__Challenge__: Copy every line of the material below word for word, from the first line to the last.

__Information shown__:
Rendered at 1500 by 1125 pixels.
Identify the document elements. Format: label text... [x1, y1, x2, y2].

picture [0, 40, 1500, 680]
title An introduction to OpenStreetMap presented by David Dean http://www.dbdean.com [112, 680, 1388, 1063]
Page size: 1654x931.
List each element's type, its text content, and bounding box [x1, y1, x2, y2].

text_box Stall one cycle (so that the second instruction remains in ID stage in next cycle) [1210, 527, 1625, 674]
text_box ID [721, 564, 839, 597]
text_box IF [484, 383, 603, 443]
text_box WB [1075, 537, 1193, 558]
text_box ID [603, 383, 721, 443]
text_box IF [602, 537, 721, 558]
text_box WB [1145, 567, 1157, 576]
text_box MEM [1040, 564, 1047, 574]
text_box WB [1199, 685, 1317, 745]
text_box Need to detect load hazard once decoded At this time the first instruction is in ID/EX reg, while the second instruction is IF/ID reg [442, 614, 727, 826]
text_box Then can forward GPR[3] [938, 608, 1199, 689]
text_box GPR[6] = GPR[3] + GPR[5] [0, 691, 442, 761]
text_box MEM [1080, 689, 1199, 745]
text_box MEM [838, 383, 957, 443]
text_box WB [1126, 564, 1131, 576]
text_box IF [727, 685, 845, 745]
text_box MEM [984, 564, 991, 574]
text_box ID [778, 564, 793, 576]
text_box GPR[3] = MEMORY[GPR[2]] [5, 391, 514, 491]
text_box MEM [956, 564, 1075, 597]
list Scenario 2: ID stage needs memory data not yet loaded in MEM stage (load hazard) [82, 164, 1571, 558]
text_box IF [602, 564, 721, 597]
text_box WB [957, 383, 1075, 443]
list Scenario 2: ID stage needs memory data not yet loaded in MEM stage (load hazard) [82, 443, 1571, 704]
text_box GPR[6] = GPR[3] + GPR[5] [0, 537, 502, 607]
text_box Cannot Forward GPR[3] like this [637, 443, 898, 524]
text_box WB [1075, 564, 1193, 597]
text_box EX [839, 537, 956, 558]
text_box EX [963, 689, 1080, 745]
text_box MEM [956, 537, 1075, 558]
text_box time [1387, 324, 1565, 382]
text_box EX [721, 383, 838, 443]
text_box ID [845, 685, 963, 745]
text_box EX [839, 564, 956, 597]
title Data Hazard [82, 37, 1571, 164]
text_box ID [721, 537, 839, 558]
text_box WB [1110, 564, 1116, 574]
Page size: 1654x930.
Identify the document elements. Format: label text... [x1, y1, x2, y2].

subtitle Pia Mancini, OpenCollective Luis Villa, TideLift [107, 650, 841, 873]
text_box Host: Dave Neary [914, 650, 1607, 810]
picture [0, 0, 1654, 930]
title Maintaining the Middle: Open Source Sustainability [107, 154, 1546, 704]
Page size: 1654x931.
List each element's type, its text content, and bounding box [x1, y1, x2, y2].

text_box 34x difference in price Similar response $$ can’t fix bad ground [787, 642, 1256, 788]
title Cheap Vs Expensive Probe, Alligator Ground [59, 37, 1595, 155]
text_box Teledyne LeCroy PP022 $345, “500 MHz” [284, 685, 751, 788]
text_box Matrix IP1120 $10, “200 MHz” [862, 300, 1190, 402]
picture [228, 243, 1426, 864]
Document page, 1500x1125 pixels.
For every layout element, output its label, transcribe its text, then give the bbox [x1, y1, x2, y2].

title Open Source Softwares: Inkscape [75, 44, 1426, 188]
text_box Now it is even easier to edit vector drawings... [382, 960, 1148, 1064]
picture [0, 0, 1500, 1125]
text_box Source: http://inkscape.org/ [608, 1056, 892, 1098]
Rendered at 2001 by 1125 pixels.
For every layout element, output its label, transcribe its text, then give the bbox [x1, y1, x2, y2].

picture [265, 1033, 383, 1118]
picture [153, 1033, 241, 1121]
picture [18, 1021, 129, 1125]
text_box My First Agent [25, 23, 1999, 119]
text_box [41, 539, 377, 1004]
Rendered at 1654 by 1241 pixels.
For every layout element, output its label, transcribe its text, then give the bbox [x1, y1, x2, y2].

__Right answer__:
Rendered at 1500 by 1125 pixels.
Identify the document elements. Format: label text... [x1, y1, x2, y2].

picture [0, 40, 1500, 680]
title An introduction to OpenStreetMap presented by David Dean http://www.dbdean.com [112, 680, 1388, 1063]
Page size: 1654x931.
List each element's type, its text content, and bounding box [x1, y1, x2, y2].

text_box Stall one cycle (so that the second instruction remains in ID stage in next cycle) [1210, 527, 1625, 674]
text_box ID [721, 564, 839, 597]
text_box IF [484, 383, 603, 443]
text_box WB [1075, 537, 1193, 558]
text_box ID [603, 383, 721, 443]
text_box IF [602, 537, 721, 558]
text_box WB [1145, 567, 1157, 576]
text_box MEM [1040, 564, 1047, 574]
text_box WB [1199, 685, 1317, 745]
text_box Need to detect load hazard once decoded At this time the first instruction is in ID/EX reg, while the second instruction is IF/ID reg [442, 614, 727, 826]
text_box Then can forward GPR[3] [938, 608, 1199, 689]
text_box GPR[6] = GPR[3] + GPR[5] [0, 691, 442, 761]
text_box MEM [1080, 689, 1199, 745]
text_box MEM [838, 383, 957, 443]
text_box WB [1126, 564, 1131, 576]
text_box IF [727, 685, 845, 745]
text_box MEM [984, 564, 991, 574]
text_box ID [778, 564, 793, 576]
text_box GPR[3] = MEMORY[GPR[2]] [5, 391, 514, 491]
text_box MEM [956, 564, 1075, 597]
list Scenario 2: ID stage needs memory data not yet loaded in MEM stage (load hazard) [82, 164, 1571, 558]
text_box IF [602, 564, 721, 597]
text_box WB [957, 383, 1075, 443]
list Scenario 2: ID stage needs memory data not yet loaded in MEM stage (load hazard) [82, 443, 1571, 704]
text_box GPR[6] = GPR[3] + GPR[5] [0, 537, 502, 607]
text_box Cannot Forward GPR[3] like this [637, 443, 898, 524]
text_box WB [1075, 564, 1193, 597]
text_box EX [839, 537, 956, 558]
text_box EX [963, 689, 1080, 745]
text_box MEM [956, 537, 1075, 558]
text_box time [1387, 324, 1565, 382]
text_box EX [721, 383, 838, 443]
text_box ID [845, 685, 963, 745]
text_box EX [839, 564, 956, 597]
title Data Hazard [82, 37, 1571, 164]
text_box ID [721, 537, 839, 558]
text_box WB [1110, 564, 1116, 574]
Page size: 1654x930.
Identify the document elements. Format: label text... [x1, y1, x2, y2].

subtitle Pia Mancini, OpenCollective Luis Villa, TideLift [107, 650, 841, 873]
text_box Host: Dave Neary [914, 650, 1607, 810]
picture [0, 0, 1654, 930]
title Maintaining the Middle: Open Source Sustainability [107, 154, 1546, 704]
Page size: 1654x931.
List each element's type, its text content, and bounding box [x1, y1, x2, y2].

text_box 34x difference in price Similar response $$ can’t fix bad ground [787, 642, 1256, 788]
title Cheap Vs Expensive Probe, Alligator Ground [59, 37, 1595, 155]
text_box Teledyne LeCroy PP022 $345, “500 MHz” [284, 685, 751, 788]
text_box Matrix IP1120 $10, “200 MHz” [862, 300, 1190, 402]
picture [228, 243, 1426, 864]
Document page, 1500x1125 pixels.
For every layout element, output its label, transcribe its text, then give the bbox [x1, y1, x2, y2].

title Open Source Softwares: Inkscape [75, 44, 1426, 188]
text_box Now it is even easier to edit vector drawings... [382, 960, 1148, 1064]
picture [0, 0, 1500, 1125]
text_box Source: http://inkscape.org/ [608, 1056, 892, 1098]
Rendered at 2001 by 1125 pixels.
For every layout element, output its label, transcribe its text, then give the bbox [x1, y1, x2, y2].

picture [265, 1033, 383, 1118]
picture [153, 1033, 241, 1121]
picture [18, 1021, 129, 1125]
text_box My First Agent [25, 23, 1999, 119]
text_box [41, 539, 377, 1004]
Rendered at 1654 by 1241 pixels.
For every layout element, output its label, transcribe its text, then give the bbox [x1, y1, x2, y2].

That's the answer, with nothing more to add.